Les richesses du Sacré Cœur…

Les richesses du Sacré Cœur…


Si la Croix nous guide jusqu’à la nouvelle Pentecôte et le retour glorieux du Christ, Jésus nous offre toujours son Cœur et ses richesses pour arriver à ces temps glorieux. Le Cœur de Jésus est notre Lumière, notre soutient, notre réconfort et notre refuge en ces temps difficiles.

« C’est en France que j’ai déposé mon Divin Cœur, comme on dépose une perle dans un écrin. C’est à la France d’en susciter la dévotion et de la maintenir à travers les âges ».
                                                                             (Le grand message de la Croix)

Au cours des siècles Jésus a révélé son Cœur au monde. Notamment à Sainte Marguerite Marie, religieuse à Paray le Monial.

C’est en 1981 que Jésus commence à me donner son message et il me parle de son Cœur qu’il me d’écrit comme un diamant où je vois plusieurs facettes :

-          Le Cœur Divin

-          Le Cœur Humain

-          Le Cœur Eucharistique

-          Le Cœur Douloureux

-          Le Cœur Miséricordieux

-          Le Cœur Jésus-Marie

Il m’en donne alors la signification :

Par le Cœur Divin, nous entrons dans la dévotion au Saint-Esprit.
Par le Cœur Jésus-Marie, nous entrons dans la dévotion à la Sainte Vierge.
Par le Cœur Eucharistique, nous entrons dans la dévotion à l’Eucharistie.
Par le Cœur Douloureux, nous entrons dans la dévotion à la Croix.
Par le Cœur Humain, nous entrons dans la dévotion Evangélique.
Par le Cœur Miséricordieux, nous entrons dans la dévotion à la Miséricorde.

C’est ainsi que Jésus m’a montré tous les dons de son Cœur, qui forme sa couronne de gloire. Son Cœur doit triompher avec tous ses dons, c’est la grande richesse du Sacré Cœur.

Jésus nous dit : « Ce message est le couronnement de tous les autres… Regarde la couronne de gloire que vont me faire mes enfants. Regarde mon Cœur triomphant illuminé. Toutes ces dévotions, si chères à ma Divinité et à ma Sainte Humanité, se déploient sous tes yeux.
Des trésors de grâces sont à votre portée, mes enfants, saisissez-les ! Ne les laissez pas passer ! Mon Cœur exulte car la Miséricorde flambe et se répand à profusion sur la terre.

Saisissez-vous de mon Cœur, comme il se présente aujourd’hui. Honorez-le de cette façon. C’est une grande heure d’Amour pour l’humanité pècheresse. Aime et honore ses rayons qui forment ma gloire. Aime-les et honore-les, comme je les aime moi-même. Ils sont partie intégrante de mon Cœur. Ils jaillissent de la source de l’Amour. Ces rayons de mon Cœur sont ardente charité pour vous.
Montrez mon Cœur au monde, ainsi, tout resplendissant et auréolé de ses rayons de gloire (ses dons), tout brûlant d’Amour. Ceux qui m’aiment s’uniront avec délice à ce Cœur rayonnant, car tous sont sous l’influence de ses rayons et doivent en bénéficier.

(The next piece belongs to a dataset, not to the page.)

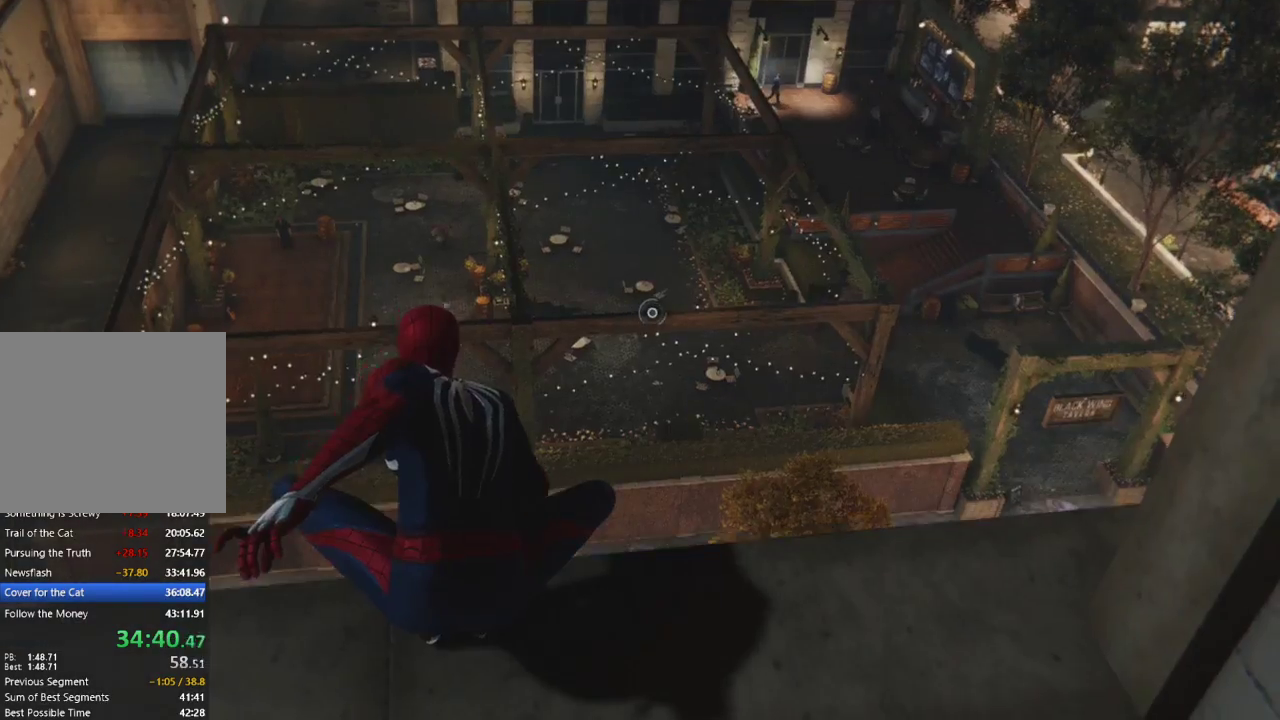
{"buttons": [], "left_stick": "up", "right_stick": "down", "events": [[100, "right_stick", "center"], [117, "CROSS", "down"], [267, "CROSS", "up"], [333, "right_stick", "down"]]}
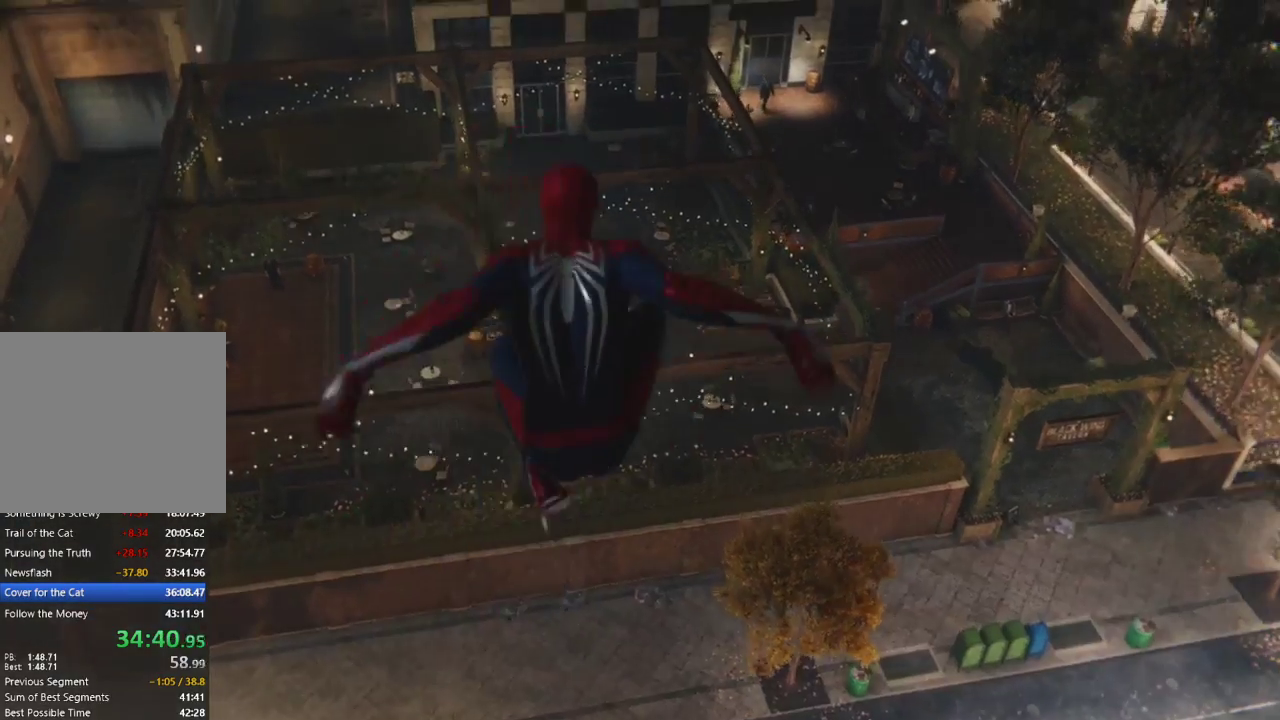
{"buttons": ["L2", "R2"], "left_stick": "up", "right_stick": "center", "events": [[150, "right_stick", "down-right"], [250, "right_stick", "center"], [283, "L2", "down"], [283, "R2", "down"]]}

Je veux par ce message arriver à tous les Cœurs et les ramener dans la maison du Père ».

Dieu le Père :

« Je sais, mon enfant ! Je connais tout. Tes souffrances, tes luttes même ne peuvent être que salutaires. Car toute souffrance endurée pour moi est gloire pour le ciel.
C’est moi qui te fais écrire. Tu es petite, mais mon désir est grand.
Je désire que ma parole pénètre dans tous les foyers chrétiens, et même et surtout dans les autres. Car ma Parole et mon Amour sont pour tous. Je suis le Père éternel.
Mes paroles doivent pénétrer dans les foyers et les cœurs, accompagnées de l’image du Cœur de mon Fils, comme tu l’as représenté environné de ses rayons de gloire.
Car c’est ainsi qu’il doit triompher. C’est l’enseignement et la seule doctrine des fils de DIEU. Je viens le rappeler au monde et demander aux âmes de s’y associer.
Unissez-vous au Cœur de Jésus ! Son Cœur ainsi présenté est tout un enseignement pour tous. Que chacun y puise sa lumière et vienne boire à sa source ».

 

En 1984 le Seigneur m’envoie à Paray le Monial où je dois rencontrer deux prêtres : Mgr Gaidon et le père Toinet, théologien.
Je reste huit jours à Paray le Monial où ces deux prêtres me posent beaucoup de questions…
Par la suite le père Toinet devient mon directeur spirituel jusqu’à son décès en 1991.